Mais ce n’est pas aussi simple. Car pour les besoins du roman, l’auteur imagine une intrigue où l’adage « Science sans conscience n’est que ruine de l’âme » prend tout son sens.

– Et, de fait, nous en arrivons au volet politique de l’intrigue. Lire dans les pensées d’un individu. Quel homme politique ne l’a pas rêvé ? Notamment en ce qui concerne les interrogatoires. Voici donc une nouvelle cellule policière de la section anti-terroriste est ouverte pour réfléchir à de nouvelles méthodes pour faire parler coûte que coûte les suspects. La ligne rouge de la manipulation n’est pas loin. Et pourtant l’auteur est malin d’user du prétexte du terrorisme. En effet, entre massacre d’innocents et belles paroles, le politiquement et socialement correct est difficile à faire accepter. Mais lire les pensées, c’est effrayant, c’est briser le dernier rempart de l’intimité de l’individu. Sébastien Bohler créé donc une histoire politicienne très dérangeante et qui fait nous poser beaucoup de questions sur l’intégrité et le pouvoir de manipulation des dirigeants.

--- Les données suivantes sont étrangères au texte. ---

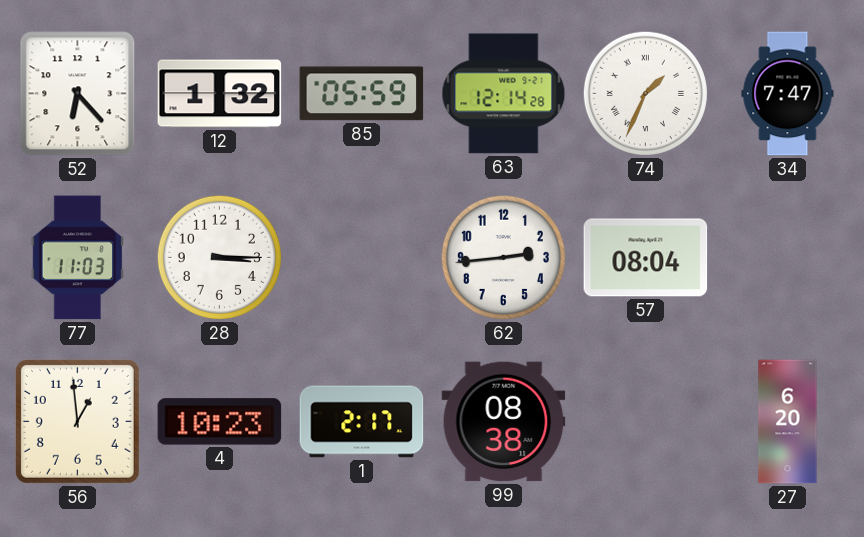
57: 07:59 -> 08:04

– Concernant les personnages, j’en retiendrais évidemment un : le dangereux psychopathe (dont je tairais le nom pour ménager le suspense !) Un homme terriblement effrayant. Le scientifique fou, l’homme mégalomane, un idéal hors limites. La manipulation exercée par ce personnage sur tous les autres est stupéfiant. Je l’ai trouvé très bien construit dans sa perversité. Il pousse également à réfléchir sur le fait que l’intelligence n’est pas synonyme d’intégrité et de mesure. On a tendance à respecter parfois aveuglement ces hommes qui semblent détenir des vérités cachées. Or tous ne sont pas pétris de bonnes intentions, c’est évident.

Ce que j’ai moins/pas apprécié :

– Bien que j’ai aimé le côté scientifique concernant les neurosciences, j’ai parfois trouvé les explications très complexes. Franchement, j’ai perçu la plupart des théories comme du chinois. Et je ne sais pas si c’était finalement si nécessaire de rajouter encore et encore des dialogues (illisibles pour moi) entre scientifiques, avec des formules et du vocabulaire très pointilleux.

– J’ai eu un manque énorme concernant le passé du psychopathe de l’histoire (eh oui, pas de nom !). On sait qu’il y a anguille sous roche de côté-là, quelque chose à creuser, puisqu’à un moment on nous le suggère clairement. Et je pensais avoir quelques réponses à ce sujet à la fin du livre. Mais non ! Ma curiosité a été un peu déçue je dois bien avouer.

En bref ?

Un thriller très complexe, très intelligent et surtout très ancré dans l’actualité, que cela concerne les sciences ou le terrorisme. Malgré les points négatifs soulevés plus haut, j’ai trouvé cette lecture excellente. Je me suis posée beaucoup de questions sur les politiques et les scientifiques. L’intégrité en est parfois complètement absente alors que ce devrait être un fer de lance.